◆ Work order
Can you write out every item below word for word, leaving out the pictures?

[Collected data entries]
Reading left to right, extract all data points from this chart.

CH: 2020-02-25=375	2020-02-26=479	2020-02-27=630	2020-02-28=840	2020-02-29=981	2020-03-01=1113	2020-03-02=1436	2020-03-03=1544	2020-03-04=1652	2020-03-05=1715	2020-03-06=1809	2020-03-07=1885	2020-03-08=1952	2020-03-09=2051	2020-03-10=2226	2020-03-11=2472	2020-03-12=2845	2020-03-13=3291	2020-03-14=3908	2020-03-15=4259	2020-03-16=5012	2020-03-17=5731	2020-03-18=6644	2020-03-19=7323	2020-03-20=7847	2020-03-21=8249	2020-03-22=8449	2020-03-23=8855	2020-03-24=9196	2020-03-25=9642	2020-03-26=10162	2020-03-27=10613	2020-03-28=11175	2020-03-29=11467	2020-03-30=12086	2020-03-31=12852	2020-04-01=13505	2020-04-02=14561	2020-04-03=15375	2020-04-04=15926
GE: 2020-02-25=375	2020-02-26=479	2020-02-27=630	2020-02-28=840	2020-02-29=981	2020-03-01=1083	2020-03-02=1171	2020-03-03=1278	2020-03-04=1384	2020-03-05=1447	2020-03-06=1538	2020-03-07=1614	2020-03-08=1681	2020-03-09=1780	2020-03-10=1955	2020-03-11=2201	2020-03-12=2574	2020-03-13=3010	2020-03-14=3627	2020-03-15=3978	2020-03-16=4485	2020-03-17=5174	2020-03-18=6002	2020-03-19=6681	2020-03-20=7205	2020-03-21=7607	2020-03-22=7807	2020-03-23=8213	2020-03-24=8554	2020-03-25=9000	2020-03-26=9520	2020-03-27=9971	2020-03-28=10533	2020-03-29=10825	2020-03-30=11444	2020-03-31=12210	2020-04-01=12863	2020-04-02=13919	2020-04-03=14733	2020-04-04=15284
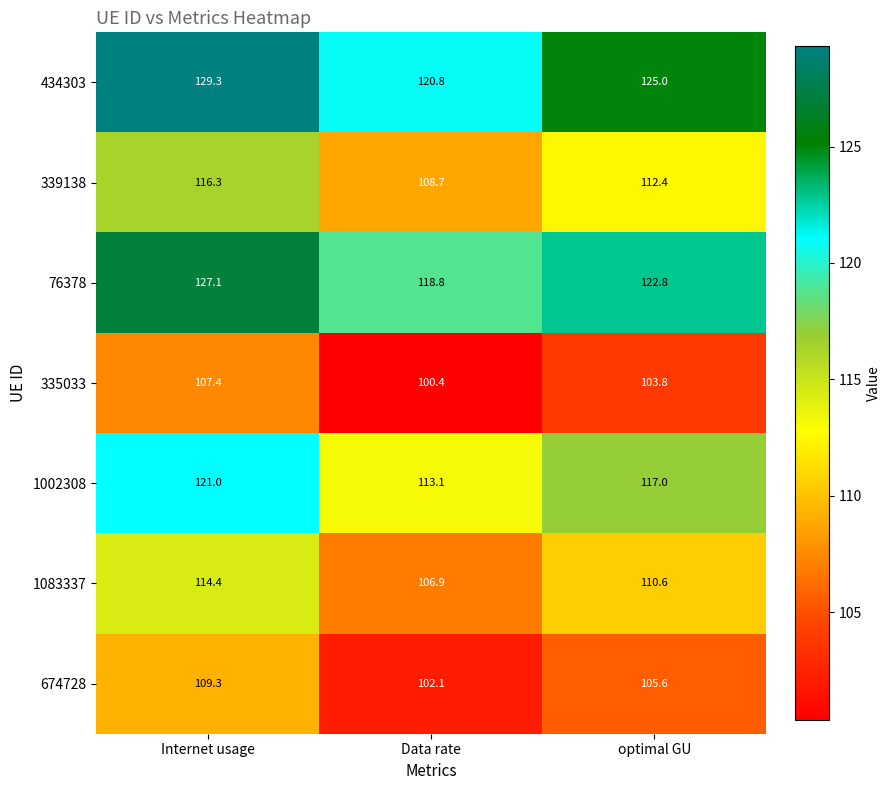

Is it true that 1002308 equals 167.5 at optimal GU?

False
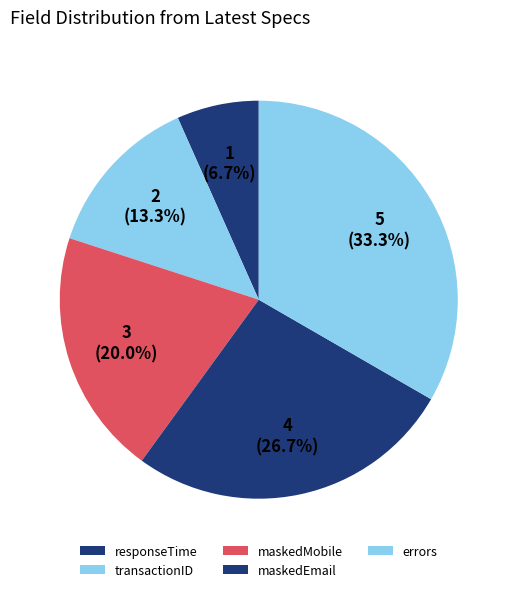

True or false: maskedMobile accounts for 10% of the total.

False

◆ Output of the exercise
Reading left to right, extract all data points from this chart.

CH: 2020-02-25=375	2020-02-26=479	2020-02-27=630	2020-02-28=840	2020-02-29=981	2020-03-01=1113	2020-03-02=1436	2020-03-03=1544	2020-03-04=1652	2020-03-05=1715	2020-03-06=1809	2020-03-07=1885	2020-03-08=1952	2020-03-09=2051	2020-03-10=2226	2020-03-11=2472	2020-03-12=2845	2020-03-13=3291	2020-03-14=3908	2020-03-15=4259	2020-03-16=5012	2020-03-17=5731	2020-03-18=6644	2020-03-19=7323	2020-03-20=7847	2020-03-21=8249	2020-03-22=8449	2020-03-23=8855	2020-03-24=9196	2020-03-25=9642	2020-03-26=10162	2020-03-27=10613	2020-03-28=11175	2020-03-29=11467	2020-03-30=12086	2020-03-31=12852	2020-04-01=13505	2020-04-02=14561	2020-04-03=15375	2020-04-04=15926
GE: 2020-02-25=375	2020-02-26=479	2020-02-27=630	2020-02-28=840	2020-02-29=981	2020-03-01=1083	2020-03-02=1171	2020-03-03=1278	2020-03-04=1384	2020-03-05=1447	2020-03-06=1538	2020-03-07=1614	2020-03-08=1681	2020-03-09=1780	2020-03-10=1955	2020-03-11=2201	2020-03-12=2574	2020-03-13=3010	2020-03-14=3627	2020-03-15=3978	2020-03-16=4485	2020-03-17=5174	2020-03-18=6002	2020-03-19=6681	2020-03-20=7205	2020-03-21=7607	2020-03-22=7807	2020-03-23=8213	2020-03-24=8554	2020-03-25=9000	2020-03-26=9520	2020-03-27=9971	2020-03-28=10533	2020-03-29=10825	2020-03-30=11444	2020-03-31=12210	2020-04-01=12863	2020-04-02=13919	2020-04-03=14733	2020-04-04=15284

Is it true that 1002308 equals 167.5 at optimal GU?

False

True or false: maskedMobile accounts for 10% of the total.

False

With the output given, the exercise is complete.